Westliche Träumereien über arabische Revolten

BildDie Aufstände in der arabischen Welt verursachen auch hierzulande einen nicht zu unterschätzenden Eifer: Deutsche Zeitungen jubeln mit den Rebellen und beschwören den Anbeginn einer Revolution, die hervorbringen soll, was der Westen unter Freiheit versteht. Die deutsche "Zeit" bildet auf ihrer Titelseite symbolträchtig eine strahlende Kopftuchträgerin mit einer Friedenstaube ab – "Die Chance für uns" steht groß daneben. Ist die vom Islam ausgehende potentielle Gefahr für unsere Kultur so groß, dass der Zeitpunkt derer vorübergehenden Zerrüttung für eine Eroberung genutzt werden muss?

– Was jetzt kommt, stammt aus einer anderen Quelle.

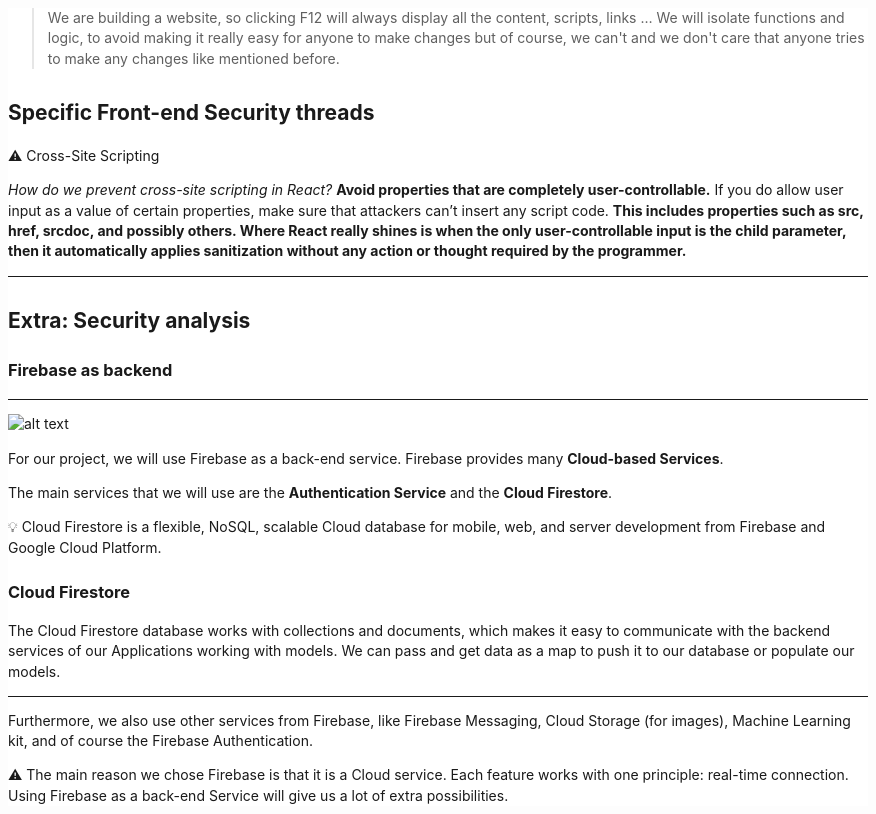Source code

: >We are building a website, so clicking F12 will always display all the content, scripts, links … We will isolate functions and logic, to avoid making it really easy for anyone to make changes but of course, we can't and we don't care that anyone tries to make any changes like mentioned before.

## Specific Front-end Security threads 

<aside>
⚠️ Cross-Site Scripting

*How do we prevent cross-site scripting in React?*
**Avoid properties that are completely user-controllable.** If you do allow user input as a value of certain properties, make sure that attackers can’t insert any script code.
**This includes properties such as src, href, srcdoc, and possibly others.
Where React really shines is when the only user-controllable input is the child parameter, then it automatically applies sanitization without any action or thought required by the programmer.**

</aside>

<hr>

## Extra: Security analysis

### Firebase as backend

<hr>

![alt text](https://github.com/EHB-TI/web-app-acces-denied/blob/main/BasicFlowFirebase.png)

For our project, we will use Firebase as a back-end service. Firebase provides many **Cloud-based Services**.

The main services that we will use are the **Authentication Service** and the **Cloud Firestore**.

<aside>
💡 Cloud Firestore is a flexible, NoSQL, scalable Cloud database for mobile, web, and server development from Firebase and Google Cloud Platform.

</aside>

### Cloud Firestore

The Cloud Firestore database works with collections and documents, which makes it easy to communicate with the backend services of our Applications working with models. We can pass and get data as a map to push it to our database or populate our models.

<hr>

Furthermore, we also use other services from Firebase, like Firebase Messaging, Cloud Storage (for images), Machine Learning kit, and of course the Firebase Authentication.

<aside>
⚠️ The main reason we chose Firebase is that it is a Cloud service. Each feature works with one principle: real-time connection.
Using Firebase as a back-end Service will give us a lot of extra possibilities.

Kairo 2011 wird im gleichen Atemzug mit dem Prager Frühling und dem Fall der Berliner Mauer genannt – Ereignisse, in denen die westliche Demokratie über den damaligen Feind, den Kommunismus, triumphierten. Tatsächlich wird ein amerikanischer Politwissenschaftler zitiert, der das amerikanische Gesellschaftsmodell als "glückliche Verbindung zwischen Demokratie und Kapitalismus" zum Sieger kürt und die Ära der Kriege für beendet erklärt: Die Welt würde "frei und demokratisch" werden.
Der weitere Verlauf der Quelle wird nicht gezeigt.